MACE: A Flexible Framework for Membership Privacy Estimation in Generative Models

Generative models are widely used for publishing synthetic datasets. Despite practical successes, recent works have shown that generative models may leak privacy of the data that have been used during training. Specifically, membership inference attacks aim to determine whether a sample has been used in the training set given query access to the model API. However, many of the attacks designed against generative models need to know very specific attributes from the learned models (e.g. discriminator scores, generated images, etc.). Furthermore, many of these attacks are only heuristic-based and do not provide effective bounds for privacy loss. In this work, we formally study the membership privacy leakage risk of generative models and propose a membership privacy estimation framework. We formulate membership privacy as a statistical divergence between training samples and hold-out samples, and propose sample-based methods to estimate this divergence.
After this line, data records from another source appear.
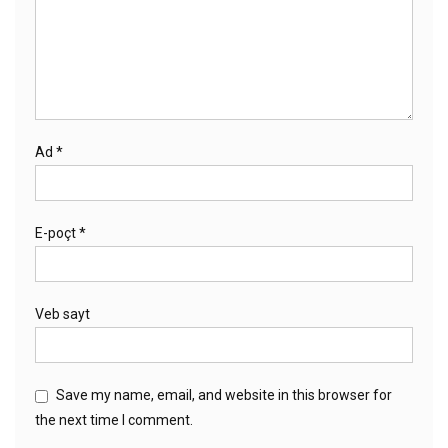
Ad
*
E-poçt
*
Veb sayt
Save my name, email, and website in this browser for
the next time I comment.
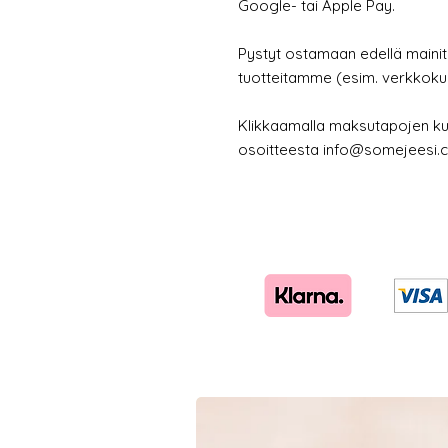
Google- tai Apple Pay.
Pystyt ostamaan edellä mainit
tuotteitamme (esim. verkkokur
Klikkaamalla maksutapojen kuva
osoitteesta
info@somejeesi.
Unlike previous works, our proposed metric and estimators make realistic and flexible assumptions. First, we use a generalizable metric as an alternative to accuracy, since practical model training often leads to imbalanced train/hold-out splits. Second, our estimators are capable of estimating statistical divergence using any scalar or vector valued attributes from the learned model instead of very specific attributes. This allows our framework to provide data-driven certificates for trained generative models. Finally, we show a connection to differential privacy which allows our proposed estimators to be used to understand the privacy budget needed for differentially private generative models. We demonstrate the utility of our framework through experimental demonstrations on different generative models using various model attributes yielding some new insights about membership leakage and vulnerabilities of models.